Santikos Entertainment officials announced Wednesday it will begin regular coronavirus testing of all its employees starting next week as a way to assure patrons it’s safe to go back to the theater at a time when the industry is struggling to survive the pandemic.
Standing in front of the popcorn and soda machines at the Palladium theaters, Santikos CEO Tim Handren said the San Antonio theater chain would begin weekly assurance testing of its 300 workers as a way to make both employees and theater-goers feel safe returning to the movies.
Santikos has enlisted the help of Community Labs to conduct the testing on-site at its nine local theaters. Community Labs, a nonprofit established by three philanthropic organizations, began providing testing for small numbers of asymptomatic people at the Geekdom co-working space, then on a larger scale in Somerset ISD last month. So far, Community Labs has tested 4,200 people.
The theater chain is Community Labs’ first large workplace testing venture.
“It’s been a tough several months as you all know,” Handren said of the movie theater business. In 2019, more than 5 million people went to the movies at Santikos theaters across San Antonio. This year, the chain is on track to sell only 1.5 million tickets.
Following mandated closures in March, on May 2, Santikos was one of the first theater chains in the country to reopen. Despite extensive health and safety protocols put in place that Handren said set the standard for all theaters, theater seats have remained virtually empty and screens dark, partly because few films are being released.
As patrons stayed home and production houses postponed or released films directly to streaming services, the theater industry has lost millions in revenue, and the nation’s largest, AMC Theatres, may file for bankruptcy by the end of the year. In early October, Regal closed all its 536 theaters, including six in San Antonio.
Helping employees and customers feel safe as they return to the theaters is Handren’s first goal in partnering with Community Labs, he said, noting “there’s never been any outbreak [of coronavirus] traced back to any theater in the world.”
“You see what’s going on across the country – there is a third wave that’s happening,” he said. “I don’t want to risk any more employees being put in harm’s way, and catching the asymptomatic super-spreaders is really important.”
For Handren and Santikos, the task of luring patrons back to the movies isn’t just a business imperative. In 2017, according to the wishes of the chain’s founder after his passing in 2014, all Santikos theater and real estate assets were transferred to the John L. Santikos Charitable Foundation, managed by the San Antonio Area Foundation, to help local charitable organizations.
Last year, the Area Foundation awarded more than $10 million to 100 local nonprofits with the funding from the Santikos Charitable Foundation and the other 60 charitable funds the Area Foundation manages.
“A lot of that comes from our earnings, and when we shut down theaters or close them, that money’s not there to give back,” said John Hayes, immediate past chair of the San Antonio Area Foundation and a Santikos Enterprises board member.

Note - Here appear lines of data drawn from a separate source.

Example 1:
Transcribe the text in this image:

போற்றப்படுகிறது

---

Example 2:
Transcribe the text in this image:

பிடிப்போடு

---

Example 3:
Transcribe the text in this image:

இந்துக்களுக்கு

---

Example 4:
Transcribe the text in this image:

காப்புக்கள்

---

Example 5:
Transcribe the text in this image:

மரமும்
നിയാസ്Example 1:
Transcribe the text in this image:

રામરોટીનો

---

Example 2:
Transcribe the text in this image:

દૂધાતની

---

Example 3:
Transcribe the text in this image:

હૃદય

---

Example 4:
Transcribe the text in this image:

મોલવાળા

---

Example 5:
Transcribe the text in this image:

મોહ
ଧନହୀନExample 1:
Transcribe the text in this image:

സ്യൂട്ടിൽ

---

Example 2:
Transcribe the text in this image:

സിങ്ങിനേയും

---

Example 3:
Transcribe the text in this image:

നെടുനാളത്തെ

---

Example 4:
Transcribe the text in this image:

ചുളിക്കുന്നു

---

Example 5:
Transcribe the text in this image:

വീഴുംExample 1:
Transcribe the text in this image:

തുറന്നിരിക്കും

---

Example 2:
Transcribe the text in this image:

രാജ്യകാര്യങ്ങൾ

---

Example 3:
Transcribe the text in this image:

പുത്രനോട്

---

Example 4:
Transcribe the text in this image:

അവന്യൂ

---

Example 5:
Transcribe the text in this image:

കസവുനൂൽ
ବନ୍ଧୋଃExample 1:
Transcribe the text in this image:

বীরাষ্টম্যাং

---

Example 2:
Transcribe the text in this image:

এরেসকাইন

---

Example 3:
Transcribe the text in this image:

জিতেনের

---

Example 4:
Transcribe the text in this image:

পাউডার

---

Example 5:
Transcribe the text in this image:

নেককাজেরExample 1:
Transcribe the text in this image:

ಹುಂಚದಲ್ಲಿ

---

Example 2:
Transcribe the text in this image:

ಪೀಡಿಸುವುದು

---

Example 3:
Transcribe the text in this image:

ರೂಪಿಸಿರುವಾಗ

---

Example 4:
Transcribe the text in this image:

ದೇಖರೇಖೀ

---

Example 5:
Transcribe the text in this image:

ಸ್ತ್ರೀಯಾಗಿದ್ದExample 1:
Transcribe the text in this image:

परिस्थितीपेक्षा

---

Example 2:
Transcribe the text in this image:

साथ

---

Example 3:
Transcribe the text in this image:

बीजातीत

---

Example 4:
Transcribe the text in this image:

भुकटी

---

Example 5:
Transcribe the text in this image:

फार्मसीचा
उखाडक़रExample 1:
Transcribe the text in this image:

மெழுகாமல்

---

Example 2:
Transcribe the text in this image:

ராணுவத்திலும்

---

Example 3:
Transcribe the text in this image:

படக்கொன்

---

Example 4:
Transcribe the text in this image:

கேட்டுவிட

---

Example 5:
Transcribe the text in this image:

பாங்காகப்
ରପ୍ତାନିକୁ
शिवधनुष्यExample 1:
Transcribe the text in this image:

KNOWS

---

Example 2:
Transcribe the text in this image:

When the theaters closed in March, Santikos furloughed 800 employees. It has brought about 300 back to operate the seven theaters that are now open. “So we’re trying to get back to profitability,” Hayes said. “Until [studios] release content, it’s tough to get people to want to come back … but we’ve done really well considering.”
Production companies have slowly begun to release some new movies, but not the kind with large marketing budgets and A-list stars that attract large numbers of movie-goers.
“There are new movies coming in … so I am hopeful,” Handren said. “If more people understand that we take [coronavirus testing] very seriously and more people start coming back to the movies, that’s great for this community, because all of our profits go right back in the community.”
Testing Santikos employees, however, comes with challenges. Handren said many theater workers are part-timers who are in school, under age 18, don’t drive a car, or have disabilities. “We’re trying to accommodate every situation that’s anticipated, but it is very complicated,” he said.
It’s also costly. While the cost of testing in Somerset ISD schools was covered by Community Labs, Handren said the cost to Santikos for employee testing will total $50,000 a month.
An employee who turns up positive for the virus will be expected to stay home and be retested before returning to work. If contact tracing determines the employee contracted the virus while in the workplace, Santikos will pay their wages, said a spokesman.
Community Labs is housed at BioBridge Global and overseen by Chief Medical Officer Dr. Rachel Beddard.
She said the lab, using the Food and Drug Administration-authorized “gold standard” test for coronavirus testing – a polymerase chain reaction (PCR) method – has been ramping up for expanded testing across the city and will soon start processing 5,000 test samples a day.
“I’m honored that [Santikos] chose to join us,” Beddard said. “Theatergoers are going to be much more assured this is a safe environment. And … how awesome is it that you can take two hours and enjoy some entertainment and relaxation and actually feel safe doing it?”